▶ _Instruction_
The listing below holds a line with "Federations" and a later line with "Food Safety and Quality Policy". Write out those two lines and every line between them, exactly, and nothing else.

▶ _Material to process_
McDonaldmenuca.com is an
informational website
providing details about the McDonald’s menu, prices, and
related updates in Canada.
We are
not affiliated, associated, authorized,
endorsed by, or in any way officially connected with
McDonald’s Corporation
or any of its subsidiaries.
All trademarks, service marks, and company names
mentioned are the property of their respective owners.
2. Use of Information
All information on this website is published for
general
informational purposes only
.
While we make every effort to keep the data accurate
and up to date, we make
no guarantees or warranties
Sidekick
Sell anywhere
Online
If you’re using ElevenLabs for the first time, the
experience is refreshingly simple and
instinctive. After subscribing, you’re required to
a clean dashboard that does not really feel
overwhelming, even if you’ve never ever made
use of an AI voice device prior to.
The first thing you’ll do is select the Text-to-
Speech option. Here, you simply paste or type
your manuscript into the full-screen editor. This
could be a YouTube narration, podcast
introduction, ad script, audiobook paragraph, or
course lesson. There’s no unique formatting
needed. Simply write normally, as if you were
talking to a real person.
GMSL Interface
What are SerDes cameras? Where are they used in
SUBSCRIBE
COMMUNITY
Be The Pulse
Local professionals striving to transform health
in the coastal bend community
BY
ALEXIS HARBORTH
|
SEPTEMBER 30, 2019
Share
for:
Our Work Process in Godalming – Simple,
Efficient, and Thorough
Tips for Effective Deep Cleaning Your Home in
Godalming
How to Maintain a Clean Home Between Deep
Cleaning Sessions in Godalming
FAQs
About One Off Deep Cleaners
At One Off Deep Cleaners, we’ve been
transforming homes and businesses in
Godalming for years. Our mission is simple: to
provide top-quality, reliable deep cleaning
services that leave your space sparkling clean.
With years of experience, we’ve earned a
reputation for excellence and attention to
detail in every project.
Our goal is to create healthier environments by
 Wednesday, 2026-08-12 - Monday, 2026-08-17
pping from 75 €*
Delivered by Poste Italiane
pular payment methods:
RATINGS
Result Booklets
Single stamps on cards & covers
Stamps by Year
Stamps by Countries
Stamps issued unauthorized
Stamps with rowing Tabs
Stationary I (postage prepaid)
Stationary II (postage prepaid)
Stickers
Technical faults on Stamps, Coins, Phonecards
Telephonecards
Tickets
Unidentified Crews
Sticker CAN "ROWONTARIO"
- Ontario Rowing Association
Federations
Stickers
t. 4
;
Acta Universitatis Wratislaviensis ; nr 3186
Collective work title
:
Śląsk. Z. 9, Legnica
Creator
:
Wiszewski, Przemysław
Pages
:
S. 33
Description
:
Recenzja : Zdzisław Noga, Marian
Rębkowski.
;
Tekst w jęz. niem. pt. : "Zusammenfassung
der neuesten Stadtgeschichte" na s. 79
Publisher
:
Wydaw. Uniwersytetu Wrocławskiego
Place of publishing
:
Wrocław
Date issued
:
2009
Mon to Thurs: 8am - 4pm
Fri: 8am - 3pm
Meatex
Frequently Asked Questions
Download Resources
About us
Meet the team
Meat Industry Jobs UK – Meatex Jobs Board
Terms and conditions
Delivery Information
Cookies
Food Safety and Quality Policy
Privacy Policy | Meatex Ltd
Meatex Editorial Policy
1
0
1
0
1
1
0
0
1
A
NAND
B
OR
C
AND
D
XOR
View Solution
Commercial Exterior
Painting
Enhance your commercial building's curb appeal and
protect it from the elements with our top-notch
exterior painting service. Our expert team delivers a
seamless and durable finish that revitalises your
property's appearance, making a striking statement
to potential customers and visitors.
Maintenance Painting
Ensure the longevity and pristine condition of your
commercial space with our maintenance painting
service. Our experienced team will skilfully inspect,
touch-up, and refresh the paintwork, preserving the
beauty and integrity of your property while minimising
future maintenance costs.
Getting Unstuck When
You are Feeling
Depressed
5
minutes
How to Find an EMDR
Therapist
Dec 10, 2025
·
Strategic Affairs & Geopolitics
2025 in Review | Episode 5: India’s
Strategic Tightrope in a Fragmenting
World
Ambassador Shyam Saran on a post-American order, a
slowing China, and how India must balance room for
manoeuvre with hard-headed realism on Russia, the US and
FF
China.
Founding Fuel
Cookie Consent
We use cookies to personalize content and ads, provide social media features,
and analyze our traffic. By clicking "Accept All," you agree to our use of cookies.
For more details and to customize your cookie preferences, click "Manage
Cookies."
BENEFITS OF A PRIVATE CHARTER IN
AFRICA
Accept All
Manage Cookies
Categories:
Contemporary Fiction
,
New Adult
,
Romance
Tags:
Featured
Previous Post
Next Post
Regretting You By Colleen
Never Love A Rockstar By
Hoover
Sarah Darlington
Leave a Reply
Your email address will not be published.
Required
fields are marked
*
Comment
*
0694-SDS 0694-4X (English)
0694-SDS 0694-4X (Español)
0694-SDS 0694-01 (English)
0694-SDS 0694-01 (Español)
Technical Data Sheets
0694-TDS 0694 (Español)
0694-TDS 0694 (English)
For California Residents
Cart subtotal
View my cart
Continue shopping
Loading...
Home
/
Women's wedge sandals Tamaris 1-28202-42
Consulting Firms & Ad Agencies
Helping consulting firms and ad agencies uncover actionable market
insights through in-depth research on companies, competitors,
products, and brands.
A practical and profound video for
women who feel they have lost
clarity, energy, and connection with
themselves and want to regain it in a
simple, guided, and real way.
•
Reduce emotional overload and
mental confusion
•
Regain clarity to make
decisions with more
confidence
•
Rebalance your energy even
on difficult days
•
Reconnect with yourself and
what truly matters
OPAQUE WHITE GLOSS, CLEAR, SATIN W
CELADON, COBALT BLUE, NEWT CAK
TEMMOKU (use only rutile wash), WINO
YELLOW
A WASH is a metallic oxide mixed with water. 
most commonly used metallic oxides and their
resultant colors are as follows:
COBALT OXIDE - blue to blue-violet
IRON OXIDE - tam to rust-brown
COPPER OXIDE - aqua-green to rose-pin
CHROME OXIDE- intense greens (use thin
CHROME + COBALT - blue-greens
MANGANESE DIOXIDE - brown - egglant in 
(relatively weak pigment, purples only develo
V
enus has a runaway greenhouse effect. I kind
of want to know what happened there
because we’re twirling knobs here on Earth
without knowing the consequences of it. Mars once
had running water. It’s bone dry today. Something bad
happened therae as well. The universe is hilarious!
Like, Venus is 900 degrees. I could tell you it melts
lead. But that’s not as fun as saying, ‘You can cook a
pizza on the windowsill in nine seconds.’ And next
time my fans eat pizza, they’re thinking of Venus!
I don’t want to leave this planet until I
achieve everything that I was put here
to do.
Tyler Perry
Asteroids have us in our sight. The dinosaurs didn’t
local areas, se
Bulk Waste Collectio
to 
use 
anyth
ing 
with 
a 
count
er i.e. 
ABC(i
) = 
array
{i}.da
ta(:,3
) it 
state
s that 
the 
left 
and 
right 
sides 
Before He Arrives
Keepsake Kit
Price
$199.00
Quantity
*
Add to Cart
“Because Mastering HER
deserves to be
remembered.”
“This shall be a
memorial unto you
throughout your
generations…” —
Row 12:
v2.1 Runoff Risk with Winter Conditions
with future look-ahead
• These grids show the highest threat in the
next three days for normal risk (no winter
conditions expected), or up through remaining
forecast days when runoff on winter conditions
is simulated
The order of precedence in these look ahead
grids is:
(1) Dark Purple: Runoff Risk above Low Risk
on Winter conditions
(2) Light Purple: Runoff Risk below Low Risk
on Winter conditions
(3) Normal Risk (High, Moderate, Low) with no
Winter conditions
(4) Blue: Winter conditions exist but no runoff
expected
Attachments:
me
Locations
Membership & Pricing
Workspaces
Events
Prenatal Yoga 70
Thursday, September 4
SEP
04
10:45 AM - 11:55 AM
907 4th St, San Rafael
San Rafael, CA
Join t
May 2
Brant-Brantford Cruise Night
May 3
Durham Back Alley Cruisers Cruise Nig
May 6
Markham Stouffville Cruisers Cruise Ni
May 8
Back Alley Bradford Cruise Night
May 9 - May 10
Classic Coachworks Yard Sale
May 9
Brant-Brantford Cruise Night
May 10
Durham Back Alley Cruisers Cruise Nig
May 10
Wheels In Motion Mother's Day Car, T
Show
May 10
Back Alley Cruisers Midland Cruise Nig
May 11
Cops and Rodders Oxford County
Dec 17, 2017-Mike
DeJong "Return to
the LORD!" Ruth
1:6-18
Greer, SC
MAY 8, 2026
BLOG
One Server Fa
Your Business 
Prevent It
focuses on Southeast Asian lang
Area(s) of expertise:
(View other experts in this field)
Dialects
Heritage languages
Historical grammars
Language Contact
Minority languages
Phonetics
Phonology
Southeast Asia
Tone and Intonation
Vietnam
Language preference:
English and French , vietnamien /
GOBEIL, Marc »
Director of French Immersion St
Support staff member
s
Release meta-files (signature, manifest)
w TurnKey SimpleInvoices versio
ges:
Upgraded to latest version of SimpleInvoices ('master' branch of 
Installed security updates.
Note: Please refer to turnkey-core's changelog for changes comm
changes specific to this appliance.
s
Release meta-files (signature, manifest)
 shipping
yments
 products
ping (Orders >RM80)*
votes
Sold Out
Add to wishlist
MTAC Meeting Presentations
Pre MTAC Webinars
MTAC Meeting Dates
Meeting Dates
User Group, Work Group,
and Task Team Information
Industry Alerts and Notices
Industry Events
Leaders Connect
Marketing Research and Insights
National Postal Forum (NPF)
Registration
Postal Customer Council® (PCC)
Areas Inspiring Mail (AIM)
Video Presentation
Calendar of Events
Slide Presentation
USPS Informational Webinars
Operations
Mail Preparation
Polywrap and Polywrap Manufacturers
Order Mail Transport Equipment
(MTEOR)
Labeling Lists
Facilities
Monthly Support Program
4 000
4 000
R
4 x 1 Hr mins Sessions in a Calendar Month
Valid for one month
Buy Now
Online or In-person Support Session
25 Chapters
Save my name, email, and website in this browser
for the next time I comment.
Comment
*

▶ _Solution for this task_
Federations
Stickers
t. 4
;
Acta Universitatis Wratislaviensis ; nr 3186
Collective work title
:
Śląsk. Z. 9, Legnica
Creator
:
Wiszewski, Przemysław
Pages
:
S. 33
Description
:
Recenzja : Zdzisław Noga, Marian
Rębkowski.
;
Tekst w jęz. niem. pt. : "Zusammenfassung
der neuesten Stadtgeschichte" na s. 79
Publisher
:
Wydaw. Uniwersytetu Wrocławskiego
Place of publishing
:
Wrocław
Date issued
:
2009
Mon to Thurs: 8am - 4pm
Fri: 8am - 3pm
Meatex
Frequently Asked Questions
Download Resources
About us
Meet the team
Meat Industry Jobs UK – Meatex Jobs Board
Terms and conditions
Delivery Information
Cookies
Food Safety and Quality Policy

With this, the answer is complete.